NWCRF Institute, School of Biological Sciences, College of Natural Sciences, Bangor University, Bangor LL572UW, UK.
J Cell Sci. 2010 Sep 15;123(Pt 18):3189-200. doi: 10.1242/jcs.072801. Epub 2010 Aug 24.
Extracellular signal-regulated kinase 5 (ERK5) is activated in response to environmental stress and growth factors. Gene ablation of Erk5 in mice is embryonically lethal as a result of disruption of cardiovascular development and vascular integrity. We investigated vascular endothelial growth factor (VEGF)-mediated ERK5 activation in primary human dermal microvascular endothelial cells (HDMECs) undergoing proliferation on a gelatin matrix, and tubular morphogenesis within a collagen gel matrix. VEGF induced sustained ERK5 activation on both matrices. However, manipulation of ERK5 activity by siRNA-mediated gene silencing disrupted tubular morphogenesis without impacting proliferation. Overexpression of constitutively active MEK5 and ERK5 stimulated tubular morphogenesis in the absence of VEGF. Analysis of intracellular signalling revealed that ERK5 regulated AKT phosphorylation. On a collagen gel, ERK5 regulated VEGF-mediated phosphorylation of the pro-apoptotic protein BAD and increased expression of the anti-apoptotic protein BCL2, resulting in decreased caspase-3 activity and apoptosis suppression. Our findings suggest that ERK5 is required for AKT phosphorylation and cell survival and is crucial for endothelial cell differentiation in response to VEGF.
细胞外信号调节激酶 5(ERK5)在应对环境压力和生长因子时被激活。由于心血管发育和血管完整性的破坏,ERK5 基因敲除的小鼠在胚胎期致死。我们研究了在明胶基质上增殖的原代人真皮微血管内皮细胞(HDMEC)和胶原凝胶基质内管状形态发生过程中,血管内皮生长因子(VEGF)介导的 ERK5 激活。
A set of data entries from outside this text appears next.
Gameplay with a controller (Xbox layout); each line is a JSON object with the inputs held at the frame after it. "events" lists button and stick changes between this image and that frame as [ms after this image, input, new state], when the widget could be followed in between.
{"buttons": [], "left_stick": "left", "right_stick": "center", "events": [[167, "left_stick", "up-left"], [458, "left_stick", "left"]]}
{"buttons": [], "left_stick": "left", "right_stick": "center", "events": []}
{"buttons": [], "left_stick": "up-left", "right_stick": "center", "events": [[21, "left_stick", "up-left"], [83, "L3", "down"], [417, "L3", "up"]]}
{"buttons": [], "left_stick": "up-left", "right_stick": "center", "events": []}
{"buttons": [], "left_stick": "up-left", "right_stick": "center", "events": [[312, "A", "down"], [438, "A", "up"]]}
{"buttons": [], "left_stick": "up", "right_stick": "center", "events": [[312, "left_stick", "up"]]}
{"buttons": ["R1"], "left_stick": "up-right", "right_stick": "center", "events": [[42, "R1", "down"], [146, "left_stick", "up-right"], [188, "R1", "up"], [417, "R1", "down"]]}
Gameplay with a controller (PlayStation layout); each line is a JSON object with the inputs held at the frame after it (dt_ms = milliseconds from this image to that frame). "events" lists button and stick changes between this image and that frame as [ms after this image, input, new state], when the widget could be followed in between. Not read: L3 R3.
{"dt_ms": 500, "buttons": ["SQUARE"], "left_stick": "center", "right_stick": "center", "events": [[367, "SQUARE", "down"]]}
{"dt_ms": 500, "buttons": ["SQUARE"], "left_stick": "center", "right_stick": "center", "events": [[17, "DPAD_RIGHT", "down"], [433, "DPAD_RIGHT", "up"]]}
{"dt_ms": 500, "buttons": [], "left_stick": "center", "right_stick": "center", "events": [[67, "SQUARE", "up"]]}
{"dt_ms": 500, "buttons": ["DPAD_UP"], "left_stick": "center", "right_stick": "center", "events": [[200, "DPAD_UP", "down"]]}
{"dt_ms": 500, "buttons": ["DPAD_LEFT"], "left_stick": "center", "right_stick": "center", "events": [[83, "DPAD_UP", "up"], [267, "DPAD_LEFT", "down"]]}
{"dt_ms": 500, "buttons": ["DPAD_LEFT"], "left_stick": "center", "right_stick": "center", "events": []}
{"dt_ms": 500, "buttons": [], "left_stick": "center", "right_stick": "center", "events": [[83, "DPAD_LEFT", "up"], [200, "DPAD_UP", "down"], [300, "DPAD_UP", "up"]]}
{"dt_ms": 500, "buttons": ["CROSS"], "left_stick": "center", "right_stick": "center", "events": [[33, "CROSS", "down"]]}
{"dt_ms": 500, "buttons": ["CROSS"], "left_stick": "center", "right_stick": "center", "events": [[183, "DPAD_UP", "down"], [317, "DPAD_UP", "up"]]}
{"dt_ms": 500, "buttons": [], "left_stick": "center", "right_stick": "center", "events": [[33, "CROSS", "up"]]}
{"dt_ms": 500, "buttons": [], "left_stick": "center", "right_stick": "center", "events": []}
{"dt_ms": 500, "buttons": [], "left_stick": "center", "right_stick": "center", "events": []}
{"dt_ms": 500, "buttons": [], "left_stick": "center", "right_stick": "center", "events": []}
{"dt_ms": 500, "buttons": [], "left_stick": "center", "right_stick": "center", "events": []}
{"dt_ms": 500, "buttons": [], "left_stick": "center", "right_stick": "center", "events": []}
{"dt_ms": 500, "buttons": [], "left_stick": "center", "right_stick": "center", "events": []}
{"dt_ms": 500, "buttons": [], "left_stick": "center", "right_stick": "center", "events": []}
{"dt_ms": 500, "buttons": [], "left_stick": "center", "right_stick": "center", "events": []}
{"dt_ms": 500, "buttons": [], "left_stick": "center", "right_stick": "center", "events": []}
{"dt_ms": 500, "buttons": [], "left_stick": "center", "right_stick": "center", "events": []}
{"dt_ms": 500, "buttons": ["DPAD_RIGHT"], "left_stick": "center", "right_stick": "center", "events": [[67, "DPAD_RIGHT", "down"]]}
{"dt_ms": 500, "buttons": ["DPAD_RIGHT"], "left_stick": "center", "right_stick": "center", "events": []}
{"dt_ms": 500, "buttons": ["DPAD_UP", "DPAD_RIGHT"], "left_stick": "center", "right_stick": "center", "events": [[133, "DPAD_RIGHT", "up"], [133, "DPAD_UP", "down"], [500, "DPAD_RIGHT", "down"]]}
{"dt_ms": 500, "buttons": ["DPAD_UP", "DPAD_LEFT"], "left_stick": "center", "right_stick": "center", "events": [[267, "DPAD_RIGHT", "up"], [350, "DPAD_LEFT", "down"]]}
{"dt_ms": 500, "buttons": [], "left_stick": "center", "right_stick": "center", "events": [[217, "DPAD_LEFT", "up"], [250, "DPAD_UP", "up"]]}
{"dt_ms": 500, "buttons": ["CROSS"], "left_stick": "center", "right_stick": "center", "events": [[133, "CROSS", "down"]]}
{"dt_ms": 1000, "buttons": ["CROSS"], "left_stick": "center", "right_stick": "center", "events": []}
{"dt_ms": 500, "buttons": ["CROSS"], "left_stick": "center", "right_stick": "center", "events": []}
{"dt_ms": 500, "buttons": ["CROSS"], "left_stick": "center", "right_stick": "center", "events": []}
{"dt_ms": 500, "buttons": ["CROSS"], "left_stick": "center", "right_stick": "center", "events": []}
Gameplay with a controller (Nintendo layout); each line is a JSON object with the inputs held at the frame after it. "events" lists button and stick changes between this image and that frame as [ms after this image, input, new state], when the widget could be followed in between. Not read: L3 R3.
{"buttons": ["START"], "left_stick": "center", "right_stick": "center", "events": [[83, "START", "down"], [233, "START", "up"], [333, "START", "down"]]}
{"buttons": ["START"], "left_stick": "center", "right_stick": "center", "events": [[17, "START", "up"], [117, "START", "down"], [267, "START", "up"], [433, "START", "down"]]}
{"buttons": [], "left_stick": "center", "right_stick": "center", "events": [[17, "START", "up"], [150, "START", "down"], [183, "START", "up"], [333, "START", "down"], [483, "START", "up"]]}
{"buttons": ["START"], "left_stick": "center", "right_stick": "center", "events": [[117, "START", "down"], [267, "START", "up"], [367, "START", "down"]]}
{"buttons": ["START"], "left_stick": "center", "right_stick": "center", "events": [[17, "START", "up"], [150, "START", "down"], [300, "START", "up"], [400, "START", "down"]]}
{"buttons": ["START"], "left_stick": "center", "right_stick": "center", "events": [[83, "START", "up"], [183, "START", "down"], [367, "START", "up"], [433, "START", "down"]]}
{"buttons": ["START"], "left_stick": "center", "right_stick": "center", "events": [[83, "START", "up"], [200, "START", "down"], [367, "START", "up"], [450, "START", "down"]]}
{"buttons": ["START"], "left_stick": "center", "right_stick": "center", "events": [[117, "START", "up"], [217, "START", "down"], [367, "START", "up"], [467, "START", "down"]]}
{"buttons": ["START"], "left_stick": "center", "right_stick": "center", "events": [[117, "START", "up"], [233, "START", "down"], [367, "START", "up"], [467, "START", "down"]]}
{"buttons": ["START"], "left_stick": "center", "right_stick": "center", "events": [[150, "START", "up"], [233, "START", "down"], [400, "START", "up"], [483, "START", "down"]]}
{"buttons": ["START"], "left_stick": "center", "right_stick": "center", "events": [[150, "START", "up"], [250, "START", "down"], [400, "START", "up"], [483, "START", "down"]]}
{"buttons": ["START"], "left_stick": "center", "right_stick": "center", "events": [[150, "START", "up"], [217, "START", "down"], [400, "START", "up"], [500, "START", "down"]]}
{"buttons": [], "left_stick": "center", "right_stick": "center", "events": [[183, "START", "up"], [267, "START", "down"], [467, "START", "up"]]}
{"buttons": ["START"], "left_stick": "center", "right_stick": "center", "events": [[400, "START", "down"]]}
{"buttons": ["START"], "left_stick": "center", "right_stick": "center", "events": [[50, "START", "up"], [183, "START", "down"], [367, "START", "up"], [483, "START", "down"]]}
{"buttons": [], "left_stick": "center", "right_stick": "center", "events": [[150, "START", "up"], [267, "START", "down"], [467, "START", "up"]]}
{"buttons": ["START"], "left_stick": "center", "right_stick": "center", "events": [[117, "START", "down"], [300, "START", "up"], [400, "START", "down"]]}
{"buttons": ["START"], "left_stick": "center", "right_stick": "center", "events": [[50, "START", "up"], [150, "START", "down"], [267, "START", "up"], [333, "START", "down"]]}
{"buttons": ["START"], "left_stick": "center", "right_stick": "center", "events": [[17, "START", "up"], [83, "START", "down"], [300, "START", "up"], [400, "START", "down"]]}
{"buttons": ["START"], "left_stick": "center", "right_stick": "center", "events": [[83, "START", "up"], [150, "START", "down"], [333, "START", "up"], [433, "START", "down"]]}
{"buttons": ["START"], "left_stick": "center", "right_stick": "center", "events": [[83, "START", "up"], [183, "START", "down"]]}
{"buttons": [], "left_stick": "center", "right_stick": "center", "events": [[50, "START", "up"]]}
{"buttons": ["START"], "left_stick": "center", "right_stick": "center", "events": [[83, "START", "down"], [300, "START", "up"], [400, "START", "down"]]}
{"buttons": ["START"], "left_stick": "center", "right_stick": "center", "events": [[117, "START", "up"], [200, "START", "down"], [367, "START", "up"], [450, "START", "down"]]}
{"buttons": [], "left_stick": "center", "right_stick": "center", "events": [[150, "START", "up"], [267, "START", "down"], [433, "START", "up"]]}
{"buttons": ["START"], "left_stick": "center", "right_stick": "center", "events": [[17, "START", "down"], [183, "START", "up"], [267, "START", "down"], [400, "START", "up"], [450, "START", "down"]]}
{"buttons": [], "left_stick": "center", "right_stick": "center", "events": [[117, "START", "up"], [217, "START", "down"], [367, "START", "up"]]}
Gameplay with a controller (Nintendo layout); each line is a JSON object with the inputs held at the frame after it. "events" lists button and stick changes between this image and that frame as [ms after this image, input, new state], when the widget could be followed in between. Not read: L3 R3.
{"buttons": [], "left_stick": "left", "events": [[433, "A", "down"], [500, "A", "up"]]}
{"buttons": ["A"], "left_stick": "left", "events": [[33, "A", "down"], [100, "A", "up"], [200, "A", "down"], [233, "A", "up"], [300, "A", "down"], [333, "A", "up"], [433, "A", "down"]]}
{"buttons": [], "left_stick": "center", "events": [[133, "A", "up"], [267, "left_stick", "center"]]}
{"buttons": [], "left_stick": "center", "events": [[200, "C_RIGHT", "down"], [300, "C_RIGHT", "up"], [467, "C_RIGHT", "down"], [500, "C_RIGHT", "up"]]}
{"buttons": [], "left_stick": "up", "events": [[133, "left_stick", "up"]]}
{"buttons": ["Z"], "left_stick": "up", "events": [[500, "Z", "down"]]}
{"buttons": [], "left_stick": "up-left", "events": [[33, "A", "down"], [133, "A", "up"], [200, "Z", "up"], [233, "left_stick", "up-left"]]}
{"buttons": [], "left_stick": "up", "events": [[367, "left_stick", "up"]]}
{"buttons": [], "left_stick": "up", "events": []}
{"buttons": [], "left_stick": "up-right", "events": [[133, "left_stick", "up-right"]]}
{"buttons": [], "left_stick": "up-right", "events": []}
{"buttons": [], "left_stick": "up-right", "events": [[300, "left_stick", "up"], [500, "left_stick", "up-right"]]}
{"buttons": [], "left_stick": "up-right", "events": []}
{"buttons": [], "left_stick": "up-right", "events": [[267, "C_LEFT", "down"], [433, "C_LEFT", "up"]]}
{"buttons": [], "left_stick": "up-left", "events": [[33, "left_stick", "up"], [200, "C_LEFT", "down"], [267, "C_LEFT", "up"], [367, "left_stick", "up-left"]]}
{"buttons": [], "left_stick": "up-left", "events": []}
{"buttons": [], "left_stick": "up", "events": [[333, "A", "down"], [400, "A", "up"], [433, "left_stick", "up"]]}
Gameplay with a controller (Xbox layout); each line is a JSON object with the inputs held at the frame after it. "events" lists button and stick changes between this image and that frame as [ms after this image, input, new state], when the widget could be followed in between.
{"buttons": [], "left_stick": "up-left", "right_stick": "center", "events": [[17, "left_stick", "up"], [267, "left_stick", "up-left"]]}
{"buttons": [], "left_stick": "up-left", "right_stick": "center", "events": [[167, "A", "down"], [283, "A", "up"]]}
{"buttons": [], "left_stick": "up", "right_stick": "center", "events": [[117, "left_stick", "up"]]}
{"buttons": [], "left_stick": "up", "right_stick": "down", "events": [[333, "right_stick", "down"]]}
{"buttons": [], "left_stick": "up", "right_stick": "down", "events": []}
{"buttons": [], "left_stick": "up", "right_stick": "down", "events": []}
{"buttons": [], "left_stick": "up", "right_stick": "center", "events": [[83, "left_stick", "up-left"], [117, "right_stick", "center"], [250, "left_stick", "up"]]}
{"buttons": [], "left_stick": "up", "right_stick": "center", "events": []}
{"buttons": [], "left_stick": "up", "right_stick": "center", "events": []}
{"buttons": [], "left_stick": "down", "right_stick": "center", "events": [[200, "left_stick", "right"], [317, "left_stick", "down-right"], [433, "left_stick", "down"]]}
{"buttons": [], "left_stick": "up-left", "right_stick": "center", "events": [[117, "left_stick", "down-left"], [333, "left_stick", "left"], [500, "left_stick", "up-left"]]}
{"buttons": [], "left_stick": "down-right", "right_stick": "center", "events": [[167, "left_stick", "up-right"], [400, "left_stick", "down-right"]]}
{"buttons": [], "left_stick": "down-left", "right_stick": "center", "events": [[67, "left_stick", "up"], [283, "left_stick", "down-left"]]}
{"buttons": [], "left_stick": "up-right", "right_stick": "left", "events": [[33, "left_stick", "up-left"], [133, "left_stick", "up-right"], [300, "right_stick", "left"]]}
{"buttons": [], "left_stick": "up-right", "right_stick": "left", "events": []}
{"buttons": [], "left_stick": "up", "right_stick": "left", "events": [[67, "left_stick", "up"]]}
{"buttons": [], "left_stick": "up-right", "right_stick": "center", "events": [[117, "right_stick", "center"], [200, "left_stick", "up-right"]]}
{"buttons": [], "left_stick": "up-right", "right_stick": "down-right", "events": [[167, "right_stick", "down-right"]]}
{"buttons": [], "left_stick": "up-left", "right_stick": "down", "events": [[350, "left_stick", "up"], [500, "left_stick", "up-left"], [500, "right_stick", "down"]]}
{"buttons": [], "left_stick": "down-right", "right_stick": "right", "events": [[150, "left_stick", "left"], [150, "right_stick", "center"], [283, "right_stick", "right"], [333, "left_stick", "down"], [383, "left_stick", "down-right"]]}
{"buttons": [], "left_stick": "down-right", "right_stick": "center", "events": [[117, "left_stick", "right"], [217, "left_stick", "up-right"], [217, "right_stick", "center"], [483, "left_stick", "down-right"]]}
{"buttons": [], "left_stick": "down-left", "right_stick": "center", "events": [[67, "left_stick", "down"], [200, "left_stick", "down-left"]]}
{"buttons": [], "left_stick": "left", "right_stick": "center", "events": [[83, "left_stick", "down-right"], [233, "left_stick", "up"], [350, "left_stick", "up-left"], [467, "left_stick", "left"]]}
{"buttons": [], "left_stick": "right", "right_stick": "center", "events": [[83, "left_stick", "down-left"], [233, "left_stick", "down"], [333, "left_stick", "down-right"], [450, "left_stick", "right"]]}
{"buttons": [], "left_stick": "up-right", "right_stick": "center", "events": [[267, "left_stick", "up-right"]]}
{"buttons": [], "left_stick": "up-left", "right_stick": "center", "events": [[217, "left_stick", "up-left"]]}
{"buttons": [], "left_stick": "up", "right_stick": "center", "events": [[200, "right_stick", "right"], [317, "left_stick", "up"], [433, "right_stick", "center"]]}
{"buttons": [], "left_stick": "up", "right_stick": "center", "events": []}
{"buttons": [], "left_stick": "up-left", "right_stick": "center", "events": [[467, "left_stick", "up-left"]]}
VEGF 在两种基质上均诱导持续的 ERK5 激活。然而,通过 siRNA 介导的基因沉默来操纵 ERK5 活性会破坏管状形态发生,而不会影响增殖。组成性激活的 MEK5 和 ERK5 的过表达在没有 VEGF 的情况下刺激管状形态发生。细胞内信号分析表明,ERK5 调节 AKT 磷酸化。在胶原凝胶中,ERK5 调节 VEGF 介导的促凋亡蛋白 BAD 的磷酸化,并增加抗凋亡蛋白 BCL2 的表达,导致 caspase-3 活性降低和凋亡抑制。我们的研究结果表明,ERK5 是 AKT 磷酸化和细胞存活所必需的,并且对于内皮细胞对 VEGF 的反应中的分化至关重要。